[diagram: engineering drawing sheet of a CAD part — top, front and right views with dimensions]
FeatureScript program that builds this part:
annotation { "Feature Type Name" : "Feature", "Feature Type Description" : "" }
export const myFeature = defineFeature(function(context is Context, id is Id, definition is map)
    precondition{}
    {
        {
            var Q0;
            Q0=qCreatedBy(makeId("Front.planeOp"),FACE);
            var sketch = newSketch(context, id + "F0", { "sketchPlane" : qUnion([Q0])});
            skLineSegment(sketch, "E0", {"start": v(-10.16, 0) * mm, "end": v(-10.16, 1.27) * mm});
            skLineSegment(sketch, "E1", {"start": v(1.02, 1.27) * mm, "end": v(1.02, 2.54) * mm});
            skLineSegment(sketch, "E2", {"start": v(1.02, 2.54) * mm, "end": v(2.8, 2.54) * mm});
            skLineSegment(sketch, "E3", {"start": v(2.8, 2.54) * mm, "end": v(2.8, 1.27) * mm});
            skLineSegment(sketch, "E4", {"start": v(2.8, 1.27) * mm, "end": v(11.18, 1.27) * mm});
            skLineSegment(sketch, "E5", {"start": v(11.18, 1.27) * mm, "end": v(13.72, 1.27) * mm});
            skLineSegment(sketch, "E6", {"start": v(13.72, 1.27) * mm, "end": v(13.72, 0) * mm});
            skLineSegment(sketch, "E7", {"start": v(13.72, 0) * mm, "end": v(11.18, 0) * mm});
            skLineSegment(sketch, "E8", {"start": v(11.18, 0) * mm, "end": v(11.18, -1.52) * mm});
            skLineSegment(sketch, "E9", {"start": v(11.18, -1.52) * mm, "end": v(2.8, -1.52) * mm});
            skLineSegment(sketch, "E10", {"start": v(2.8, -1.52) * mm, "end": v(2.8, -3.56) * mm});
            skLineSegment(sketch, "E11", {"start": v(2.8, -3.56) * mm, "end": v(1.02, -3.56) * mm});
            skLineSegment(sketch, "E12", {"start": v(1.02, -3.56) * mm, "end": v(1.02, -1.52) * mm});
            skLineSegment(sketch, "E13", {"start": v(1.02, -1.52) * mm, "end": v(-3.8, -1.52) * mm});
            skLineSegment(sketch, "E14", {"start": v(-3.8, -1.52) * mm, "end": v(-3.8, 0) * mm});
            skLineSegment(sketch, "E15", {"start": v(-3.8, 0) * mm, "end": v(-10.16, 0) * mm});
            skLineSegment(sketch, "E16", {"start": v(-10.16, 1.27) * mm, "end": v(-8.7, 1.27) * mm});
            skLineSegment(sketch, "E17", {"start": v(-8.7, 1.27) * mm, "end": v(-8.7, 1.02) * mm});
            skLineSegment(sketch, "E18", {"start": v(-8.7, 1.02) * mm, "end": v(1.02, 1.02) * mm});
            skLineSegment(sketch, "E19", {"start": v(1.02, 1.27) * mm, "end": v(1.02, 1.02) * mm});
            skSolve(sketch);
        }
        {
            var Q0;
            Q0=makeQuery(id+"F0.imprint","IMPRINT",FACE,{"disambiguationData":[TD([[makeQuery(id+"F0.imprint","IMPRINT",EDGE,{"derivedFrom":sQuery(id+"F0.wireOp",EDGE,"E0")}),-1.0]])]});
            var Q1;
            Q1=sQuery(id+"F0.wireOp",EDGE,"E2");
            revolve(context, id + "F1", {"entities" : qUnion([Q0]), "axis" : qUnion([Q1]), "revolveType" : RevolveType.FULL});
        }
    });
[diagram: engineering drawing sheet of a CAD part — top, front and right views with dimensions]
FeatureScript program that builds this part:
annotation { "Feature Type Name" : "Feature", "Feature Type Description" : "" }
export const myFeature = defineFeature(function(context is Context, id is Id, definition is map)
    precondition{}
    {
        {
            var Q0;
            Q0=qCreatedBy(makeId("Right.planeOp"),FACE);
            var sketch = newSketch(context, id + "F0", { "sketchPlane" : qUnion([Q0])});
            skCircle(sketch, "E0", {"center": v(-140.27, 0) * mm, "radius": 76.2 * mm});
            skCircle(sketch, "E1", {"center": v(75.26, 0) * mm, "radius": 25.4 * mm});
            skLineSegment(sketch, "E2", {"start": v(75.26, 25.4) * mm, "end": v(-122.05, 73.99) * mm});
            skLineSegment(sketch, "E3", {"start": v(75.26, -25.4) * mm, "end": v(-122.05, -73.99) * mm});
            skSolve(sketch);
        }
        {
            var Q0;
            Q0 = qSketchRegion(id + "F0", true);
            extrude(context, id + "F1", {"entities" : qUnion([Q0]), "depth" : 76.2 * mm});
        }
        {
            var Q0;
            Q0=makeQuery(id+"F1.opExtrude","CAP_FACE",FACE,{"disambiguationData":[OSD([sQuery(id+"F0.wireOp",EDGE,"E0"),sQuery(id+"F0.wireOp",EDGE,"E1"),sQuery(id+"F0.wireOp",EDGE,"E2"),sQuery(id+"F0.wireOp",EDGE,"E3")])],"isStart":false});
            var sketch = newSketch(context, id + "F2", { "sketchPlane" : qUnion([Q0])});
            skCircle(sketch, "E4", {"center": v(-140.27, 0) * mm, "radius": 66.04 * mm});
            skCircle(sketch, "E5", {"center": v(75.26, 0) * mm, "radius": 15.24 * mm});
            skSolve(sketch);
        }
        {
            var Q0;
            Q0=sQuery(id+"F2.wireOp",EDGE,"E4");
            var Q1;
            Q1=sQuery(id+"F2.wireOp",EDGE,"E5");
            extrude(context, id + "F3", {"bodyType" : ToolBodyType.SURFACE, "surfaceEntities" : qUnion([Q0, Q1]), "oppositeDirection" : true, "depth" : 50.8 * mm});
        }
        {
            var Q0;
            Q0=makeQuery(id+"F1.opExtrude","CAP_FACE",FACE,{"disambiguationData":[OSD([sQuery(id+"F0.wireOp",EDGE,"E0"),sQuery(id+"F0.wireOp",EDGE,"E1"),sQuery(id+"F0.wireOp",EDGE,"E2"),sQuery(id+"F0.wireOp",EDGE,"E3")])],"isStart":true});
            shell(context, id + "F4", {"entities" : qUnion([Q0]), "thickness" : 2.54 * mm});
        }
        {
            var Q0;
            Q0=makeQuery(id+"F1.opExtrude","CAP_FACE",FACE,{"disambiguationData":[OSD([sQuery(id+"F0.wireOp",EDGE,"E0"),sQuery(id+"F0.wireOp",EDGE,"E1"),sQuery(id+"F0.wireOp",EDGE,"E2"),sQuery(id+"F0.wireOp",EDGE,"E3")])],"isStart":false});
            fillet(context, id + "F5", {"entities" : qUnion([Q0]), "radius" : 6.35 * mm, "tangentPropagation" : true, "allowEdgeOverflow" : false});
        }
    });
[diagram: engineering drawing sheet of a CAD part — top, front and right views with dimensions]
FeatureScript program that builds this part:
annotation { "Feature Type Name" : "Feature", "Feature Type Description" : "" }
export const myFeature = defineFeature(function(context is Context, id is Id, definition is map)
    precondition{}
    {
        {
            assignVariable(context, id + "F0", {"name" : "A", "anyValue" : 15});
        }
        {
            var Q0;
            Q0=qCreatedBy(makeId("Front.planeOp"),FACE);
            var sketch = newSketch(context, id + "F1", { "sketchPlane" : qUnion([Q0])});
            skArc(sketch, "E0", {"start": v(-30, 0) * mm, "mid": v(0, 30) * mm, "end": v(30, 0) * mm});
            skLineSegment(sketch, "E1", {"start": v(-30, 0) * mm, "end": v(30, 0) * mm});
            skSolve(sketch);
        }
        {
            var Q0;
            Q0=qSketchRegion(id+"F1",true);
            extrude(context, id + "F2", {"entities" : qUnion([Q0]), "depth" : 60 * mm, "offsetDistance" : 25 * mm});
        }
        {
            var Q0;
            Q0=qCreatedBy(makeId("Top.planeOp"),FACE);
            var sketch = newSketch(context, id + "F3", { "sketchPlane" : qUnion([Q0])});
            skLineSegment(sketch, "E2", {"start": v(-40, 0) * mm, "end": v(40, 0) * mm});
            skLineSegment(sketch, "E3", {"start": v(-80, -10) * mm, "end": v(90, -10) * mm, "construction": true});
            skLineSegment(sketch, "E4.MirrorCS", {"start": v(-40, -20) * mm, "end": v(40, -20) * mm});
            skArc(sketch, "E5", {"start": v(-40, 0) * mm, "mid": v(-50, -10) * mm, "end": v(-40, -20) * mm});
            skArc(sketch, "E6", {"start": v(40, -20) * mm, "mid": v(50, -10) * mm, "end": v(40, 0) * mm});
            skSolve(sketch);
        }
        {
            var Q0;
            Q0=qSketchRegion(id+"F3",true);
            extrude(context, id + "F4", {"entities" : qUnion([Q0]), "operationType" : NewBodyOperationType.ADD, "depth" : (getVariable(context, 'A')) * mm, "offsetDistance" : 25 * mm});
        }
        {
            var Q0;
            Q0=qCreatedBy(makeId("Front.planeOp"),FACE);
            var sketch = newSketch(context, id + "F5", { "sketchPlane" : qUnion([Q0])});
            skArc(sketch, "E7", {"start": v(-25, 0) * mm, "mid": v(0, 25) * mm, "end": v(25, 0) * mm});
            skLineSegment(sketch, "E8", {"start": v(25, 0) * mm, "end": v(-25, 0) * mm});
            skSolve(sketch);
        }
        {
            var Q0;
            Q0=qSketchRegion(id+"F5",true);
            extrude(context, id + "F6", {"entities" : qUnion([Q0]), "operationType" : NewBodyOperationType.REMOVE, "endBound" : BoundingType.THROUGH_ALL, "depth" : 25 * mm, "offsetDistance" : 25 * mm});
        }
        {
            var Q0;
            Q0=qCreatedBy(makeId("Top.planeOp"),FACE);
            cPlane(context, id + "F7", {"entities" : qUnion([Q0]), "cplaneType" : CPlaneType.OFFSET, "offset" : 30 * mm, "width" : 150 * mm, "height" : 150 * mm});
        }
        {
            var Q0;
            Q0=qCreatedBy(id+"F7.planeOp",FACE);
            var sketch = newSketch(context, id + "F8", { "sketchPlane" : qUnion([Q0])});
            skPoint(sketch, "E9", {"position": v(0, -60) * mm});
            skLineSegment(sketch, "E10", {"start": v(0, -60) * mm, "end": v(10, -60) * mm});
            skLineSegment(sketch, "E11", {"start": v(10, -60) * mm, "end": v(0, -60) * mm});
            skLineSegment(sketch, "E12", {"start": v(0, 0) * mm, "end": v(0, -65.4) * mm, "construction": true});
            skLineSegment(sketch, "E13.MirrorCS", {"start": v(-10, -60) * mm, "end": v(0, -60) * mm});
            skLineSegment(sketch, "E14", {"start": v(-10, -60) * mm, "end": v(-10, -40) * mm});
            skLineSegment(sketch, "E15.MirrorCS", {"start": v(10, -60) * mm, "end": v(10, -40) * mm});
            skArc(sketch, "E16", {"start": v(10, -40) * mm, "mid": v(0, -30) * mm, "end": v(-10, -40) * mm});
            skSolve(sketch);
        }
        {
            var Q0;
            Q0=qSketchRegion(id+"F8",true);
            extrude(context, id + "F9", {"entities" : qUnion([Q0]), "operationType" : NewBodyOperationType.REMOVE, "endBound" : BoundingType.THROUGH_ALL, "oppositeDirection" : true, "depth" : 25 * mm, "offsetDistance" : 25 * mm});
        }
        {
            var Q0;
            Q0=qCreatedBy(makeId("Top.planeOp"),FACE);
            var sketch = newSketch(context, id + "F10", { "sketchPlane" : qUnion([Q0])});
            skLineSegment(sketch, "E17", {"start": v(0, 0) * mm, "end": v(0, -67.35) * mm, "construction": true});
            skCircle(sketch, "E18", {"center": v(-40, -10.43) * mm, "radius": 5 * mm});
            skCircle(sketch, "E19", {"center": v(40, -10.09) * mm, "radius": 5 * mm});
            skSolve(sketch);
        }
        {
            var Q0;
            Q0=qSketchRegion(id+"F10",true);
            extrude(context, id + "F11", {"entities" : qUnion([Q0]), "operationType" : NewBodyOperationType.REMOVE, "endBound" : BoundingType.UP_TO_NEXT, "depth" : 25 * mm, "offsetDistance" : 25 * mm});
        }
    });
● ● ● ● ● ● ●
What to work on: Collect every line of the data that contains the string "makeQuery", where case counts.

Expected answer:
            Q0=makeQuery(id+"F0.imprint","IMPRINT",FACE,{"disambiguationData":[TD([[makeQuery(id+"F0.imprint","IMPRINT",EDGE,{"derivedFrom":sQuery(id+"F0.wireOp",EDGE,"E0")}),-1.0]])]});
            Q0=makeQuery(id+"F1.opExtrude","CAP_FACE",FACE,{"disambiguationData":[OSD([sQuery(id+"F0.wireOp",EDGE,"E0"),sQuery(id+"F0.wireOp",EDGE,"E1"),sQuery(id+"F0.wireOp",EDGE,"E2"),sQuery(id+"F0.wireOp",EDGE,"E3")])],"isStart":false});
            Q0=makeQuery(id+"F1.opExtrude","CAP_FACE",FACE,{"disambiguationData":[OSD([sQuery(id+"F0.wireOp",EDGE,"E0"),sQuery(id+"F0.wireOp",EDGE,"E1"),sQuery(id+"F0.wireOp",EDGE,"E2"),sQuery(id+"F0.wireOp",EDGE,"E3")])],"isStart":true});
            Q0=makeQuery(id+"F1.opExtrude","CAP_FACE",FACE,{"disambiguationData":[OSD([sQuery(id+"F0.wireOp",EDGE,"E0"),sQuery(id+"F0.wireOp",EDGE,"E1"),sQuery(id+"F0.wireOp",EDGE,"E2"),sQuery(id+"F0.wireOp",EDGE,"E3")])],"isStart":false});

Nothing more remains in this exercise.